How to complete this task
Reproduce, exactly and in full, only the lines below from the one containing "fruit: none [212,346,261,396]" through the one containing "wall art: present [472,614,567,731]".

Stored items
- - -
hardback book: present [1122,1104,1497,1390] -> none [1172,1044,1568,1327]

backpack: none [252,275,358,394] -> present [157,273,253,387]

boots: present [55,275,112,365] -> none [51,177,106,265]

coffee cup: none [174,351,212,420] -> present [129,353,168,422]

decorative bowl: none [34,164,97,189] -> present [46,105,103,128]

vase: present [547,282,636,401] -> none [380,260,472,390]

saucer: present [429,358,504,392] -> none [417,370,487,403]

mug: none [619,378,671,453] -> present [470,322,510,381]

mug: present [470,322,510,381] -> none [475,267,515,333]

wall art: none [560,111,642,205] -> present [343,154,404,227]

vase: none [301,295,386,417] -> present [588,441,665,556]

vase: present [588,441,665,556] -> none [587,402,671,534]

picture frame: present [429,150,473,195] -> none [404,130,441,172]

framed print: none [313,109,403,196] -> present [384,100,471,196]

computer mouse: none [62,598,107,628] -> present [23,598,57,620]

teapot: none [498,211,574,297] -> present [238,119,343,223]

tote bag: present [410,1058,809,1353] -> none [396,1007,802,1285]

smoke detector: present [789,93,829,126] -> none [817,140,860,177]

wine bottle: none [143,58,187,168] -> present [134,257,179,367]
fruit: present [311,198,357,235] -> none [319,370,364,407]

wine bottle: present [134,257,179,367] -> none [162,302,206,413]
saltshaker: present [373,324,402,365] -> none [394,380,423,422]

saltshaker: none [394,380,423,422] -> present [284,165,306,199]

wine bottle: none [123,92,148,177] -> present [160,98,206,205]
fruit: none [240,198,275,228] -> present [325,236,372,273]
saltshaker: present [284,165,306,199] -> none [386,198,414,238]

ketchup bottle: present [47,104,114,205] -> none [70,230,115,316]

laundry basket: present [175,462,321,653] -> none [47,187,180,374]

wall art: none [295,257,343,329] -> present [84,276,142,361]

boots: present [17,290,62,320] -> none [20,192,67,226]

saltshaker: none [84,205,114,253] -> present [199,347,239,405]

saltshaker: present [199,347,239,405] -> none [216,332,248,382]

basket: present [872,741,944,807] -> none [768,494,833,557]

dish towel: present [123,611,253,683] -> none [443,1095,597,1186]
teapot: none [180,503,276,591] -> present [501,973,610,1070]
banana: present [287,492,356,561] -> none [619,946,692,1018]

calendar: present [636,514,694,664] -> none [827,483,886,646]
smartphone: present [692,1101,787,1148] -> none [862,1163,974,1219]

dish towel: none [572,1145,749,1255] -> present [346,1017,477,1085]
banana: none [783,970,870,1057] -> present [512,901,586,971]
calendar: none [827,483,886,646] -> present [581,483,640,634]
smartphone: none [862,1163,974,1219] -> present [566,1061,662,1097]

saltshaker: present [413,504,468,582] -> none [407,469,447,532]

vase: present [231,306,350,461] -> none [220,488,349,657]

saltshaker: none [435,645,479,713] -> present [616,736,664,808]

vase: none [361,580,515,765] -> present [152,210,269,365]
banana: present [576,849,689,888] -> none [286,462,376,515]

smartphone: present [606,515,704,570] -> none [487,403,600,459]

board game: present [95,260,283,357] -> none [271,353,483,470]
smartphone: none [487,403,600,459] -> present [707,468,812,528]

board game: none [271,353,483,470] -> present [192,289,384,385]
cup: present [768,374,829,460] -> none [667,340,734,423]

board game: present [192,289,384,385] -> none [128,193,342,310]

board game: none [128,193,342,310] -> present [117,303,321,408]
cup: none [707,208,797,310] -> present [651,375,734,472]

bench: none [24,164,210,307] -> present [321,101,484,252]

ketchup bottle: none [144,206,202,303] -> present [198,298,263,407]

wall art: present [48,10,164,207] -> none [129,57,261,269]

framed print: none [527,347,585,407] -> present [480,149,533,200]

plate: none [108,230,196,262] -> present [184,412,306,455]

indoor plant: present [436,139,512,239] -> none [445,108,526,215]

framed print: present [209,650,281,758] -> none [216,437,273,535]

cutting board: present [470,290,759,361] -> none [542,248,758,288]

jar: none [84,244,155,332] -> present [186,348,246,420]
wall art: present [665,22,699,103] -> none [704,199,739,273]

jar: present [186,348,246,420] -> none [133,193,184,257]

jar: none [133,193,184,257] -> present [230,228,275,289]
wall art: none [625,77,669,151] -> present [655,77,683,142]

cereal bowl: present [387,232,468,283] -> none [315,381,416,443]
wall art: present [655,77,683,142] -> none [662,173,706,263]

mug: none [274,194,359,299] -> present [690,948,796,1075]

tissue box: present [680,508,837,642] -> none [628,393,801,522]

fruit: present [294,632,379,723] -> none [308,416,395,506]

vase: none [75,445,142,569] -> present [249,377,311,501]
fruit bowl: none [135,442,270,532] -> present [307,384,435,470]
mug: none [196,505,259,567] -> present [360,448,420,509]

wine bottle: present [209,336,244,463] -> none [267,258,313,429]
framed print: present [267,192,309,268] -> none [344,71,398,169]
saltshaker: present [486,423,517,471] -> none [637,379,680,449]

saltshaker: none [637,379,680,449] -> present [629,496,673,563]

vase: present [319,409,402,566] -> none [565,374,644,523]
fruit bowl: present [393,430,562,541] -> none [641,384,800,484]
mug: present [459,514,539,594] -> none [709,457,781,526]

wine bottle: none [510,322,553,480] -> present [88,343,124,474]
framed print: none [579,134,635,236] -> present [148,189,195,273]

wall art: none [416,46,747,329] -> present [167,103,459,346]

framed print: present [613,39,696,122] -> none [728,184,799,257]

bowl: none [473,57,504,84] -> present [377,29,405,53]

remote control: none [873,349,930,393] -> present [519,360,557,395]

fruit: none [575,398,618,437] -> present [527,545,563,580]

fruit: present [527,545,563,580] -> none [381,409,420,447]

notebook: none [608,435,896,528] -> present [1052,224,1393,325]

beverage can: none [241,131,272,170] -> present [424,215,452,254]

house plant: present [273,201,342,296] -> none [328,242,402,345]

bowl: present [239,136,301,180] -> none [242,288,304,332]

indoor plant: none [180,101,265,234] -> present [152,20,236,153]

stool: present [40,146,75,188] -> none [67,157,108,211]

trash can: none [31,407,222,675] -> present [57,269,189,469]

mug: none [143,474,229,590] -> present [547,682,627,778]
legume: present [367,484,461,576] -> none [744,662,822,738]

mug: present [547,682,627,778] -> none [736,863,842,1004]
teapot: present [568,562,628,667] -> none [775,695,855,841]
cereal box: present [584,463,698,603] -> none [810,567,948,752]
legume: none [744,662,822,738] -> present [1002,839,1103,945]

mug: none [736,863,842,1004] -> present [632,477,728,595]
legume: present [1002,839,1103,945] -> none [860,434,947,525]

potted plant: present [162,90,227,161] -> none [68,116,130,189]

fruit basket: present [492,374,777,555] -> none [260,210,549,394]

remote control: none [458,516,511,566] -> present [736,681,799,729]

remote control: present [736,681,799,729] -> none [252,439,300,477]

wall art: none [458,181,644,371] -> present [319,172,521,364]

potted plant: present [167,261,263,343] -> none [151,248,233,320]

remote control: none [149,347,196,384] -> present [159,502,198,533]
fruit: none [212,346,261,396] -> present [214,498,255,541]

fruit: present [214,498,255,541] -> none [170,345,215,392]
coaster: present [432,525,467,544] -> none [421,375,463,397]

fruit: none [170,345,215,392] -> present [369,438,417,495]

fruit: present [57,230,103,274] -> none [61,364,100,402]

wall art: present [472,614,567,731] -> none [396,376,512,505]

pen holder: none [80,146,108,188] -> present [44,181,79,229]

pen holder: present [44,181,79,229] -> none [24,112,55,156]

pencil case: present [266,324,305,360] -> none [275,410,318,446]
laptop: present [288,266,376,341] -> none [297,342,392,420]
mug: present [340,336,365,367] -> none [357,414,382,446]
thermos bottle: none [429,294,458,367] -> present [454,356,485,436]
- - -
Solution to the problem
fruit: none [212,346,261,396] -> present [214,498,255,541]

fruit: present [214,498,255,541] -> none [170,345,215,392]
coaster: present [432,525,467,544] -> none [421,375,463,397]

fruit: none [170,345,215,392] -> present [369,438,417,495]

fruit: present [57,230,103,274] -> none [61,364,100,402]

wall art: present [472,614,567,731] -> none [396,376,512,505]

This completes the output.